Below is a set of records. Repeat them verbatim without the pictures.

──────── Source data

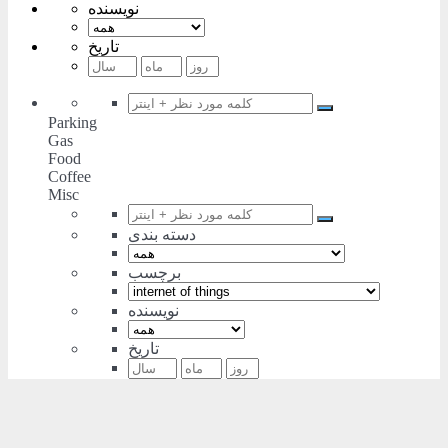
نویسنده
تاریخ
Parking
Gas
Food
Coffee
Misc
دسته بندی
برچسب
نویسنده
تاریخ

────────────────

:: Response area ::
نویسنده
تاریخ
Parking
Gas
Food
Coffee
Misc
دسته بندی
برچسب
نویسنده
تاریخ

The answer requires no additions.